RESULTS:We identified 222 limbs in 183 patients who underwent PAA repair. There were 171 open surgical repairs, and 51 limbs underwent endovascular stent graft repair. Patients were followed for a mean of 47.9 ± 41.6 months, and the median length of follow up for the endovascular and open repair groups was (36.0 [IQR 8.7-57.1] vs. 37.4 [IQR 13.9-75.2] months, p = 0.207) respectively. Patients in the endovascular stent group were older (73.4 ± 10.0 vs. 68.7 ± 10.2 years, p = 0.004) and more likely to undergo elective repair (94.1% vs. 84.8%, p = 0.083), while those treated via open repair more frequently presented with lower extremity symptoms (48.0% vs. 29.4%, p = 0.019) or with acute limb ischemia (33.3% vs. 9.8%, p < 0.001). Endovascular repair patients had shorter hospital length of stay (1 [IQR 0-1] vs. 3 [IQR 2-5] days, p < 0.001) and intensive care unit length of stay (0 [IQR 0-1] vs. 1 [IQR 0-1] day, p < 0.001) but experienced significantly higher rates of reintervention (86.3% vs. 50.9%, p < 0.001) and occurrence of ≥ 1 MALE, including fasciotomy (7.8% vs. 1.2%, p = 0.010) and postoperative stent failure presenting with acute limb ischemia (21.6% vs. 9.4%, p = 0.019). Primary patency in the open and endovascular repair groups at 1, 3, and 5 years was (79.8% vs. 72.1%, 70.8% vs. 58.5%, and 67.3% vs. 58.5%, p = 0.036) respectively (Figure 1), but there were no significant differences in primary assisted and secondary patency, as well as freedom from major amputation at 1, 3, and 5 years (98.1% vs. 98.0%, 97.3% vs. 95.4%, and 96.1% vs. 95.4%, p = 0.489) respectively (Figure 2).

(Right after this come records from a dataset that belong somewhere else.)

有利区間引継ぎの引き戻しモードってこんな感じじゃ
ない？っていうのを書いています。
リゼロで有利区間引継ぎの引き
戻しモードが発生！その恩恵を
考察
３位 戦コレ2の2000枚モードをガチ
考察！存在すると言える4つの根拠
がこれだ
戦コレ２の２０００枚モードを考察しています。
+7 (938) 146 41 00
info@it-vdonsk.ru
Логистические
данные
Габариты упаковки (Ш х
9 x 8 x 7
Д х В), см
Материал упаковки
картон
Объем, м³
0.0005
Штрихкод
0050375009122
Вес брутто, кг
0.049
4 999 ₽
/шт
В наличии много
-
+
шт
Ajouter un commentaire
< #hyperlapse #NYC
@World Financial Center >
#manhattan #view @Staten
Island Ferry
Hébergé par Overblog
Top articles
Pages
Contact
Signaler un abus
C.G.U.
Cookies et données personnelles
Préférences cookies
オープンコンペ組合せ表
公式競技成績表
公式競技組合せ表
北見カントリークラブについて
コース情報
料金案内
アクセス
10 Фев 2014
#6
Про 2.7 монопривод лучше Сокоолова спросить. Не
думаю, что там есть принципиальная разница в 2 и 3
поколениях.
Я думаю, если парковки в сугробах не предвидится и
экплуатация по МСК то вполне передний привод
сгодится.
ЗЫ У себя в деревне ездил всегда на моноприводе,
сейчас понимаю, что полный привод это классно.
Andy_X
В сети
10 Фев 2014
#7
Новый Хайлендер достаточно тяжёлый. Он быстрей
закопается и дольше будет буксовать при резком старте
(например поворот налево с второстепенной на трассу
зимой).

CONCLUSIONS:Endovascular and open repair of PAAs offer comparable long-term primary assisted and secondary patency as well as freedom from major amputation. Endovascular repair is associated with significantly higher reintervention rates and MALE outcomes. Technique selection should consider age, comorbidities, and symptomatology to optimize surgical outcomes.